Please set out every line of the items below as one numbered list, leaving out any blank lines.
»»
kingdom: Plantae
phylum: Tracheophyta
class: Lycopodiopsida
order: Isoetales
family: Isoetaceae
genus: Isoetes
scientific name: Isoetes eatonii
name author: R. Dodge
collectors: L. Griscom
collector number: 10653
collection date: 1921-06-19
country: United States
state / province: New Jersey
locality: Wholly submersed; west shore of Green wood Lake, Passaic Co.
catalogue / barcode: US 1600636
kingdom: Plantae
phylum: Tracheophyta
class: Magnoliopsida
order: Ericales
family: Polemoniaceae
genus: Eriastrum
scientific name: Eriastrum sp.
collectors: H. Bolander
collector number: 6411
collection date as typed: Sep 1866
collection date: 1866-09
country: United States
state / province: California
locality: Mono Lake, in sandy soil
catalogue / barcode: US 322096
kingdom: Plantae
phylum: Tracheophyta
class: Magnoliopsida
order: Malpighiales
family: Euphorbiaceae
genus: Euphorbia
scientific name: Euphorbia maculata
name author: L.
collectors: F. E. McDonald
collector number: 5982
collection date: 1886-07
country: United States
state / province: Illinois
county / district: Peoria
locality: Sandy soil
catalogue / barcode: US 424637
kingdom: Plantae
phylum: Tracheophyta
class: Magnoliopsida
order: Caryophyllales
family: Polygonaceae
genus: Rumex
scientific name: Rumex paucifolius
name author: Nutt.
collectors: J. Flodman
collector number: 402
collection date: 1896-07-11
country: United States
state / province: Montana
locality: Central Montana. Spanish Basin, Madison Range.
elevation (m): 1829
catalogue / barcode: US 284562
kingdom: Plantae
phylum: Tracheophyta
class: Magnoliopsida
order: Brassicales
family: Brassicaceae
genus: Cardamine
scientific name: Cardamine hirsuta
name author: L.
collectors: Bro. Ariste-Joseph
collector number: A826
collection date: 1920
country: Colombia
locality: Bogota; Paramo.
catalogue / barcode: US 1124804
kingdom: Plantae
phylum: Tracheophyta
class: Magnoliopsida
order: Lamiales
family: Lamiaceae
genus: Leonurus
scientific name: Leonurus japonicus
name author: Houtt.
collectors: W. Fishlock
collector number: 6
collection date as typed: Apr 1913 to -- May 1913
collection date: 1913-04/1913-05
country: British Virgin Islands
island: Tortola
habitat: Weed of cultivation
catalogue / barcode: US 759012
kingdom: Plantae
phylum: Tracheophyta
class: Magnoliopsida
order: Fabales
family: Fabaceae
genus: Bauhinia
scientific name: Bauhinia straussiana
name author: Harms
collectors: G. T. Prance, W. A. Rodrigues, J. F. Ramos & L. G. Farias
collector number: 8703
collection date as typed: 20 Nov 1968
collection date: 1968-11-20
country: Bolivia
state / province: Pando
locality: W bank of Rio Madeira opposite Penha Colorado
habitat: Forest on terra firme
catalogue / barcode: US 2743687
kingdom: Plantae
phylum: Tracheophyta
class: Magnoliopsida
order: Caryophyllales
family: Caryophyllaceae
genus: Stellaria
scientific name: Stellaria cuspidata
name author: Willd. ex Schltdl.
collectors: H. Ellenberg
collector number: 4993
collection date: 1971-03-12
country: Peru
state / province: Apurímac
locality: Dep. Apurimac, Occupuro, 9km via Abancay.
««
### [Answer to this task]
1. kingdom: Plantae
2. phylum: Tracheophyta
3. class: Lycopodiopsida
4. order: Isoetales
5. family: Isoetaceae
6. genus: Isoetes
7. scientific name: Isoetes eatonii
8. name author: R. Dodge
9. collectors: L. Griscom
10. collector number: 10653
11. collection date: 1921-06-19
12. country: United States
13. state / province: New Jersey
14. locality: Wholly submersed; west shore of Green wood Lake, Passaic Co.
15. catalogue / barcode: US 1600636
16. kingdom: Plantae
17. phylum: Tracheophyta
18. class: Magnoliopsida
19. order: Ericales
20. family: Polemoniaceae
21. genus: Eriastrum
22. scientific name: Eriastrum sp.
23. collectors: H. Bolander
24. collector number: 6411
25. collection date as typed: Sep 1866
26. collection date: 1866-09
27. country: United States
28. state / province: California
29. locality: Mono Lake, in sandy soil
30. catalogue / barcode: US 322096
31. kingdom: Plantae
32. phylum: Tracheophyta
33. class: Magnoliopsida
34. order: Malpighiales
35. family: Euphorbiaceae
36. genus: Euphorbia
37. scientific name: Euphorbia maculata
38. name author: L.
39. collectors: F. E. McDonald
40. collector number: 5982
41. collection date: 1886-07
42. country: United States
43. state / province: Illinois
44. county / district: Peoria
45. locality: Sandy soil
46. catalogue / barcode: US 424637
47. kingdom: Plantae
48. phylum: Tracheophyta
49. class: Magnoliopsida
50. order: Caryophyllales
51. family: Polygonaceae
52. genus: Rumex
53. scientific name: Rumex paucifolius
54. name author: Nutt.
55. collectors: J. Flodman
56. collector number: 402
57. collection date: 1896-07-11
58. country: United States
59. state / province: Montana
60. locality: Central Montana. Spanish Basin, Madison Range.
61. elevation (m): 1829
62. catalogue / barcode: US 284562
63. kingdom: Plantae
64. phylum: Tracheophyta
65. class: Magnoliopsida
66. order: Brassicales
67. family: Brassicaceae
68. genus: Cardamine
69. scientific name: Cardamine hirsuta
70. name author: L.
71. collectors: Bro. Ariste-Joseph
72. collector number: A826
73. collection date: 1920
74. country: Colombia
75. locality: Bogota; Paramo.
76. catalogue / barcode: US 1124804
77. kingdom: Plantae
78. phylum: Tracheophyta
79. class: Magnoliopsida
80. order: Lamiales
81. family: Lamiaceae
82. genus: Leonurus
83. scientific name: Leonurus japonicus
84. name author: Houtt.
85. collectors: W. Fishlock
86. collector number: 6
87. collection date as typed: Apr 1913 to -- May 1913
88. collection date: 1913-04/1913-05
89. country: British Virgin Islands
90. island: Tortola
91. habitat: Weed of cultivation
92. catalogue / barcode: US 759012
93. kingdom: Plantae
94. phylum: Tracheophyta
95. class: Magnoliopsida
96. order: Fabales
97. family: Fabaceae
98. genus: Bauhinia
99. scientific name: Bauhinia straussiana
100. name author: Harms
101. collectors: G. T. Prance, W. A. Rodrigues, J. F. Ramos & L. G. Farias
102. collector number: 8703
103. collection date as typed: 20 Nov 1968
104. collection date: 1968-11-20
105. country: Bolivia
106. state / province: Pando
107. locality: W bank of Rio Madeira opposite Penha Colorado
108. habitat: Forest on terra firme
109. catalogue / barcode: US 2743687
110. kingdom: Plantae
111. phylum: Tracheophyta
112. class: Magnoliopsida
113. order: Caryophyllales
114. family: Caryophyllaceae
115. genus: Stellaria
116. scientific name: Stellaria cuspidata
117. name author: Willd. ex Schltdl.
118. collectors: H. Ellenberg
119. collector number: 4993
120. collection date: 1971-03-12
121. country: Peru
122. state / province: Apurímac
123. locality: Dep. Apurimac, Occupuro, 9km via Abancay.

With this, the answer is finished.